* _Task_:
Retype everything in the listing, leaving each line exactly as it is.

Top of Records to process

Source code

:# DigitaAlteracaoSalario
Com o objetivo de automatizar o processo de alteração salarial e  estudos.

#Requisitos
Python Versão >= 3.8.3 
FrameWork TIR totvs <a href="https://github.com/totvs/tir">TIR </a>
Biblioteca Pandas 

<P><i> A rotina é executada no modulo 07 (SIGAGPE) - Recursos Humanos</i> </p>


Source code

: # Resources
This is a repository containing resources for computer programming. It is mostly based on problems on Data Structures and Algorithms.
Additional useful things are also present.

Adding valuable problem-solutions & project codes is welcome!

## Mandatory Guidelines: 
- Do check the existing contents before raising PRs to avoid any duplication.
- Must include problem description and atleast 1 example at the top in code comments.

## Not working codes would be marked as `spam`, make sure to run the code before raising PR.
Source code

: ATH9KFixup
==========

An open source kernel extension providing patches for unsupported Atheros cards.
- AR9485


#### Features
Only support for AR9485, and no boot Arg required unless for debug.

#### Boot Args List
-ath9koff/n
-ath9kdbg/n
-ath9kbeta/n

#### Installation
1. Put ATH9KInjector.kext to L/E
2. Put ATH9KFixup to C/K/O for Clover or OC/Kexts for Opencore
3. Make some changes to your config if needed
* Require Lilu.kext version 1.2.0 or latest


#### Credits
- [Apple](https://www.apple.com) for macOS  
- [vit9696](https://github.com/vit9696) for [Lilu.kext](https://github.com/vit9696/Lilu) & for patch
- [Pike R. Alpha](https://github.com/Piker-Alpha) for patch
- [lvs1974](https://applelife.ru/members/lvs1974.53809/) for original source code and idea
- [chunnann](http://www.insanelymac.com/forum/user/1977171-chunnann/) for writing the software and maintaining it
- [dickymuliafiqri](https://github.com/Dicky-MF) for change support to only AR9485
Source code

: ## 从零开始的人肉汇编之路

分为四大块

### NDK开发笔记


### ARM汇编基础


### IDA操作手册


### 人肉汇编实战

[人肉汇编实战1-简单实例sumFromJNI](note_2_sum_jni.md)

Bottom of Records to process

* _Task response_:
Source code

:# DigitaAlteracaoSalario
Com o objetivo de automatizar o processo de alteração salarial e  estudos.

#Requisitos
Python Versão >= 3.8.3 
FrameWork TIR totvs <a href="https://github.com/totvs/tir">TIR </a>
Biblioteca Pandas 

<P><i> A rotina é executada no modulo 07 (SIGAGPE) - Recursos Humanos</i> </p>


Source code

: # Resources
This is a repository containing resources for computer programming. It is mostly based on problems on Data Structures and Algorithms.
Additional useful things are also present.

Adding valuable problem-solutions & project codes is welcome!

## Mandatory Guidelines: 
- Do check the existing contents before raising PRs to avoid any duplication.
- Must include problem description and atleast 1 example at the top in code comments.

## Not working codes would be marked as `spam`, make sure to run the code before raising PR.
Source code

: ATH9KFixup
==========

An open source kernel extension providing patches for unsupported Atheros cards.
- AR9485


#### Features
Only support for AR9485, and no boot Arg required unless for debug.

#### Boot Args List
-ath9koff/n
-ath9kdbg/n
-ath9kbeta/n

#### Installation
1. Put ATH9KInjector.kext to L/E
2. Put ATH9KFixup to C/K/O for Clover or OC/Kexts for Opencore
3. Make some changes to your config if needed
* Require Lilu.kext version 1.2.0 or latest


#### Credits
- [Apple](https://www.apple.com) for macOS  
- [vit9696](https://github.com/vit9696) for [Lilu.kext](https://github.com/vit9696/Lilu) & for patch
- [Pike R. Alpha](https://github.com/Piker-Alpha) for patch
- [lvs1974](https://applelife.ru/members/lvs1974.53809/) for original source code and idea
- [chunnann](http://www.insanelymac.com/forum/user/1977171-chunnann/) for writing the software and maintaining it
- [dickymuliafiqri](https://github.com/Dicky-MF) for change support to only AR9485
Source code

: ## 从零开始的人肉汇编之路

分为四大块

### NDK开发笔记


### ARM汇编基础


### IDA操作手册


### 人肉汇编实战

[人肉汇编实战1-简单实例sumFromJNI](note_2_sum_jni.md)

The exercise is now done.